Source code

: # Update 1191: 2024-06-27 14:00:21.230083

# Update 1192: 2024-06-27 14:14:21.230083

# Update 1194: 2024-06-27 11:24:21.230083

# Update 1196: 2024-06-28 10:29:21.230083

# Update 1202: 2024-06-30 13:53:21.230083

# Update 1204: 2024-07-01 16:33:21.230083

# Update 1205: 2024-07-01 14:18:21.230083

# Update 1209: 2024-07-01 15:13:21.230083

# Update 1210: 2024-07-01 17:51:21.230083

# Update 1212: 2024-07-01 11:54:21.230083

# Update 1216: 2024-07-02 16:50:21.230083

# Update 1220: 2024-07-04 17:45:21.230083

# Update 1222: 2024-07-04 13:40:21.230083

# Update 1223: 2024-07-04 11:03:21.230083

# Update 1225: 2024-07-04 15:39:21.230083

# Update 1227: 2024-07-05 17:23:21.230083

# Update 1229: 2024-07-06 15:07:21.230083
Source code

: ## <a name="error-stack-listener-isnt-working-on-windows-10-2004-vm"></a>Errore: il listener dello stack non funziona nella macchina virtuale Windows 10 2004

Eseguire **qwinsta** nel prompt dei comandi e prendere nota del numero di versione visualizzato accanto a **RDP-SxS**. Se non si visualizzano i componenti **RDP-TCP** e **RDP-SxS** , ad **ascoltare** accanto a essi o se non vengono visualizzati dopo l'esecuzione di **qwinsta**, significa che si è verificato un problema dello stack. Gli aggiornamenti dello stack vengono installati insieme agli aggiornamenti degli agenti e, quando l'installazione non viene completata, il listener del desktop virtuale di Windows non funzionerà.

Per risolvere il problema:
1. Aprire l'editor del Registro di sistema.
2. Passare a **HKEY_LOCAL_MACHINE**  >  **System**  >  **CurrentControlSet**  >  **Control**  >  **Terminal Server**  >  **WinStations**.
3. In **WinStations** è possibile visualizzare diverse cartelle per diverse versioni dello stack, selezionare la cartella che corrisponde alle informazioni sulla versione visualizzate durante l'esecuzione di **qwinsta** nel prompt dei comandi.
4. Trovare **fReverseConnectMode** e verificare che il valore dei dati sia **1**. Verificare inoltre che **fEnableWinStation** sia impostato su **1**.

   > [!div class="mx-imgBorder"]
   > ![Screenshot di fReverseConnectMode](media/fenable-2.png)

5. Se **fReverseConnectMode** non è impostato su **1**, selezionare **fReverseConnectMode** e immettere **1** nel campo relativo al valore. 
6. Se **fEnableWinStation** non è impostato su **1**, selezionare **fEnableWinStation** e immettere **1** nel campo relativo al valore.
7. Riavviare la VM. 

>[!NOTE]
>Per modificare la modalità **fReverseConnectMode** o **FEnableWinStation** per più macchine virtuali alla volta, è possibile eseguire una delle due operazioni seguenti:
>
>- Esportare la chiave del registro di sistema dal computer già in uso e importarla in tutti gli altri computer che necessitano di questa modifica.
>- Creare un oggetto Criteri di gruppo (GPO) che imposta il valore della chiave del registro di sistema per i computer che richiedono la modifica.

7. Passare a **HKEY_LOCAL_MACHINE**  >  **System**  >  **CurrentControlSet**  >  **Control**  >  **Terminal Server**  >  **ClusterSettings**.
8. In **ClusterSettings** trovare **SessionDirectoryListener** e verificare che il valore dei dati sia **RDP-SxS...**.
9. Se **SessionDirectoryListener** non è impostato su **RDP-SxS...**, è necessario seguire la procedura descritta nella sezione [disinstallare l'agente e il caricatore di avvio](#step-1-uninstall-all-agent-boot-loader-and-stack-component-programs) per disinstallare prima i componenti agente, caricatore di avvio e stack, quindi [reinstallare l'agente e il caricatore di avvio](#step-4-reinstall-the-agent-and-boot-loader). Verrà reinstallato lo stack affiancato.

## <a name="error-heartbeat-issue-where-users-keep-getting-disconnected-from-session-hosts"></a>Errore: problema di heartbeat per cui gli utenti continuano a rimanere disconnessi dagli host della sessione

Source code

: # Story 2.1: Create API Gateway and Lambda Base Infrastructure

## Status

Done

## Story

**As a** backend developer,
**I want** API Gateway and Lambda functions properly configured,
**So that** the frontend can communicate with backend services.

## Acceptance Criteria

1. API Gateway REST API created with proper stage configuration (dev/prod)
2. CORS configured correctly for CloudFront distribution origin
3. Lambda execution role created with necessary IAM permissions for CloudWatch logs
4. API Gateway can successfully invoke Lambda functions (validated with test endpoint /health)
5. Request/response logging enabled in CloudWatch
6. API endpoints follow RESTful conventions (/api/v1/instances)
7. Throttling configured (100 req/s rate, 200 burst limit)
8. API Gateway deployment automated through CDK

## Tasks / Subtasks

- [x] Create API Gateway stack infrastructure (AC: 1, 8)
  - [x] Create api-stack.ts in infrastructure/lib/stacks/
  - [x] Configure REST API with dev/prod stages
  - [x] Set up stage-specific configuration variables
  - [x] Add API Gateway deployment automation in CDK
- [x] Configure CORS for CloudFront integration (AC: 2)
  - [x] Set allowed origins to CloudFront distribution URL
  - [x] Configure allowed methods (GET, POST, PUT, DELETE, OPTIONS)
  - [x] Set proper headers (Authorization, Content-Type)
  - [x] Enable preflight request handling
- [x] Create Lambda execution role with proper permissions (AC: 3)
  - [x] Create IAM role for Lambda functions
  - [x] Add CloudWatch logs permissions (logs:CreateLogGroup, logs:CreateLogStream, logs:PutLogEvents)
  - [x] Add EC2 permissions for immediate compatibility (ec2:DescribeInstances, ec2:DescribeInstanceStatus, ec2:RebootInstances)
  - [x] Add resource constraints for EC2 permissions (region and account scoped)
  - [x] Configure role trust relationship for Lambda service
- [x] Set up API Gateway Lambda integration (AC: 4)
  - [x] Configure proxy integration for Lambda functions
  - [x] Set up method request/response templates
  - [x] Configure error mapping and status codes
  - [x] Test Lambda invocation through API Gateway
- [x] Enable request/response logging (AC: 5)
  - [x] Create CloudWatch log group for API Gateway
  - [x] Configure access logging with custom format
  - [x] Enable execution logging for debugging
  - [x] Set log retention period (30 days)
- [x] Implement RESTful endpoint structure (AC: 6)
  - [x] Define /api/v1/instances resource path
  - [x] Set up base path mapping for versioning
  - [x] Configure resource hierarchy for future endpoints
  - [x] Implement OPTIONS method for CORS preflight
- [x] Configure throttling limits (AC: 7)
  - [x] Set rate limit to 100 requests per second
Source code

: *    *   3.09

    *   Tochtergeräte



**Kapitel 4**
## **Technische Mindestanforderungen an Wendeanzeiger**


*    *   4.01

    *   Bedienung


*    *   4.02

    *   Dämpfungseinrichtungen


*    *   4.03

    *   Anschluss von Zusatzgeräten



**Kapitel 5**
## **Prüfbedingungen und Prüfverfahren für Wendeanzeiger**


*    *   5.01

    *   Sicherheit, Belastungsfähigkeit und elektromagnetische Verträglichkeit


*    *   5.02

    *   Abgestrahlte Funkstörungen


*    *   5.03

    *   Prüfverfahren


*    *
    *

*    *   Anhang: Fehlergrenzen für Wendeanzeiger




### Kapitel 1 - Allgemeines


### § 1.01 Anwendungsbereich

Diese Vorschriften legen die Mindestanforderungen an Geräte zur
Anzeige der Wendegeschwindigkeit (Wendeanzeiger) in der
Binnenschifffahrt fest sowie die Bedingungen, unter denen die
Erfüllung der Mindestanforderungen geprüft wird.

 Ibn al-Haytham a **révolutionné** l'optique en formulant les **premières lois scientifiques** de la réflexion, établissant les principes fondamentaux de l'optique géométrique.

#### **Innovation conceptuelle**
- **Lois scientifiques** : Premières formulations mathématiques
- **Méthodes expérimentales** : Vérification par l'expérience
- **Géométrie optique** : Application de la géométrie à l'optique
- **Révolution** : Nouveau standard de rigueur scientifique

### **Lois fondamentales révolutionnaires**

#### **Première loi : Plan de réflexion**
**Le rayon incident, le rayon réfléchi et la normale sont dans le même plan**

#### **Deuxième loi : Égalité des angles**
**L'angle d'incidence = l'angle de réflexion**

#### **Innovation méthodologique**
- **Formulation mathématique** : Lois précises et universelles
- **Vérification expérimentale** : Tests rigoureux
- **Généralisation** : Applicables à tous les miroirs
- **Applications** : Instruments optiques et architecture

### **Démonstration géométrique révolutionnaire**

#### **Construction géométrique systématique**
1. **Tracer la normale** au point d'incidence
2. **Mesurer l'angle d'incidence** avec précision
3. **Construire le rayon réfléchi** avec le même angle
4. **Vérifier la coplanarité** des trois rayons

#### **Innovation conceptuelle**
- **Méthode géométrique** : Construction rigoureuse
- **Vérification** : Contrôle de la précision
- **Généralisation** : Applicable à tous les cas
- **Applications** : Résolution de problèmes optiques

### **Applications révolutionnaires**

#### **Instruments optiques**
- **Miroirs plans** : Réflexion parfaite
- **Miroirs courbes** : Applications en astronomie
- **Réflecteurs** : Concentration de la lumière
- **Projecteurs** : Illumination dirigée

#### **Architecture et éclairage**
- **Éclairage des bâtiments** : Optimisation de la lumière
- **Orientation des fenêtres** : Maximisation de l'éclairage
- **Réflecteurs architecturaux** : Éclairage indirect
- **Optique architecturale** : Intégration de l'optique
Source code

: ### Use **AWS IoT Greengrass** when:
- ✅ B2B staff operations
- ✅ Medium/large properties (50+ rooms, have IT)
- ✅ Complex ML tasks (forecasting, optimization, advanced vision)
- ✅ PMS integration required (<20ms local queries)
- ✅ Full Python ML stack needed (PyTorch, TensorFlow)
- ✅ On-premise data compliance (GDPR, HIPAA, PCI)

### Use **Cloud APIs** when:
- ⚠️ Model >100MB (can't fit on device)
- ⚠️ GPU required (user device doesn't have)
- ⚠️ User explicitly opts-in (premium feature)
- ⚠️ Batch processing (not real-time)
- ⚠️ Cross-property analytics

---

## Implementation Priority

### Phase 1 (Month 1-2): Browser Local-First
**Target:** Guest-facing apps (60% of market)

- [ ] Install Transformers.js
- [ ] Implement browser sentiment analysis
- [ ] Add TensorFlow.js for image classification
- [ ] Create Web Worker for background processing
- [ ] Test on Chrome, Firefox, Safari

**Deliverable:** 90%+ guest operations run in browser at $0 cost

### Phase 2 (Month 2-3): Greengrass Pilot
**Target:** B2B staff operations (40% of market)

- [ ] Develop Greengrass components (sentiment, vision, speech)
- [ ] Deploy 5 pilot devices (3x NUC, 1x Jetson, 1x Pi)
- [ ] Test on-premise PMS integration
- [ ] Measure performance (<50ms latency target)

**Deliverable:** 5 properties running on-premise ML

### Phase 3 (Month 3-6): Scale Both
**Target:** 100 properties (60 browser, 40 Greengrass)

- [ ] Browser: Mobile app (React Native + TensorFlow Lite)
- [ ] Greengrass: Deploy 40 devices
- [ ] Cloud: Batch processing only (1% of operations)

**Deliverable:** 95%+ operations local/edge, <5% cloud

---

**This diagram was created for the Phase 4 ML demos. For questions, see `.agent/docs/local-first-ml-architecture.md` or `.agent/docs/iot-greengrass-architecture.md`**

## Work request
Return, word for word, the lines of the data above from the line with "- [ ] Test on Chrome, Firefox, Safari" through the line with "local/edge, <5% cloud", inclusive.

## Result for this task
- [ ] Test on Chrome, Firefox, Safari

**Deliverable:** 90%+ guest operations run in browser at $0 cost

### Phase 2 (Month 2-3): Greengrass Pilot
**Target:** B2B staff operations (40% of market)

- [ ] Develop Greengrass components (sentiment, vision, speech)
- [ ] Deploy 5 pilot devices (3x NUC, 1x Jetson, 1x Pi)
- [ ] Test on-premise PMS integration
- [ ] Measure performance (<50ms latency target)

**Deliverable:** 5 properties running on-premise ML

### Phase 3 (Month 3-6): Scale Both
**Target:** 100 properties (60 browser, 40 Greengrass)

- [ ] Browser: Mobile app (React Native + TensorFlow Lite)
- [ ] Greengrass: Deploy 40 devices
- [ ] Cloud: Batch processing only (1% of operations)

**Deliverable:** 95%+ operations local/edge, <5% cloud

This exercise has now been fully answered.